Check each line of the data for "hand" and select those that have it.

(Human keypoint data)
····················

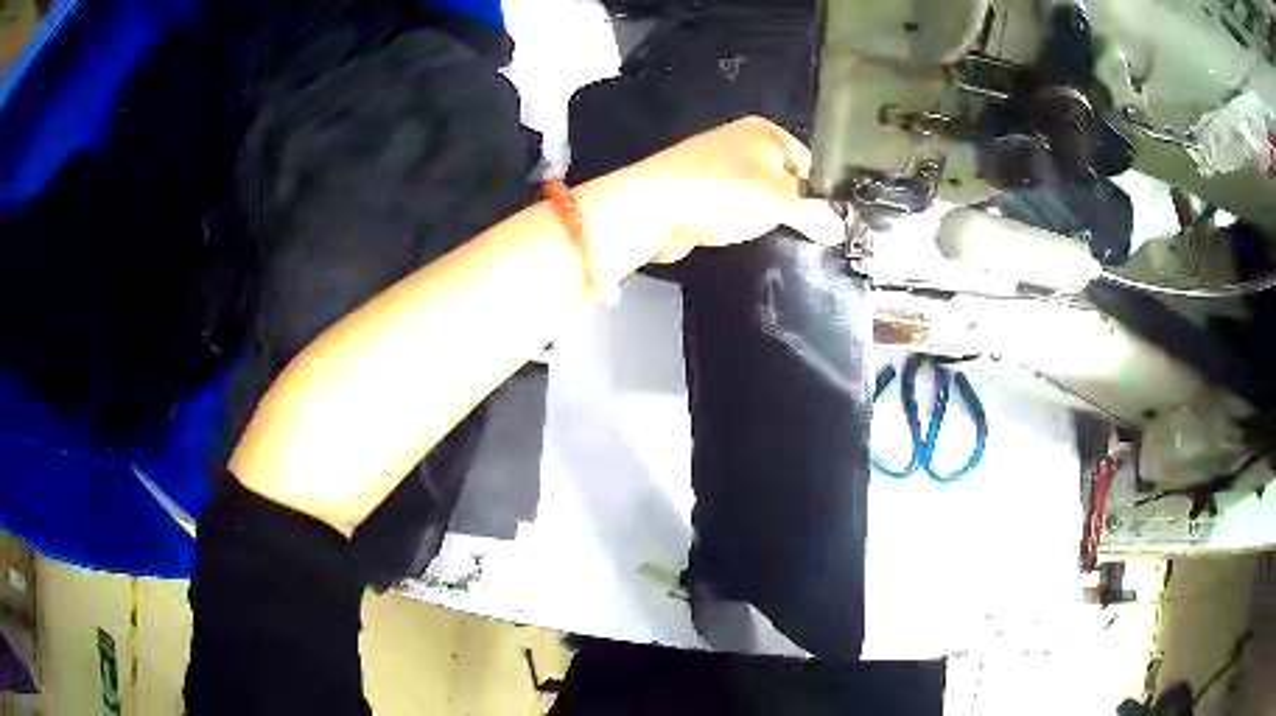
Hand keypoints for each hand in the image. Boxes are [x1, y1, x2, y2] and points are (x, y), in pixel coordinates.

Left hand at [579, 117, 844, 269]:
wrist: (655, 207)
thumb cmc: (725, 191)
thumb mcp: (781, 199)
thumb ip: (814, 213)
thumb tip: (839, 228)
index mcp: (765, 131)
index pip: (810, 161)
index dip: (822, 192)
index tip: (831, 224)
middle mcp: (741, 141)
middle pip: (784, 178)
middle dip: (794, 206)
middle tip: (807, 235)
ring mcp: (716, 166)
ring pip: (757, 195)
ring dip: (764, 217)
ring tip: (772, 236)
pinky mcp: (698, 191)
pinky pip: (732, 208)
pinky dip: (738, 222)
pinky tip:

····················

→ **Answer for this exercise**:
Hand keypoints for each hand in the image. Boxes are [x1, y1, x2, y2] and points are (x, y), in pixel coordinates.
Left hand at [579, 117, 844, 269]:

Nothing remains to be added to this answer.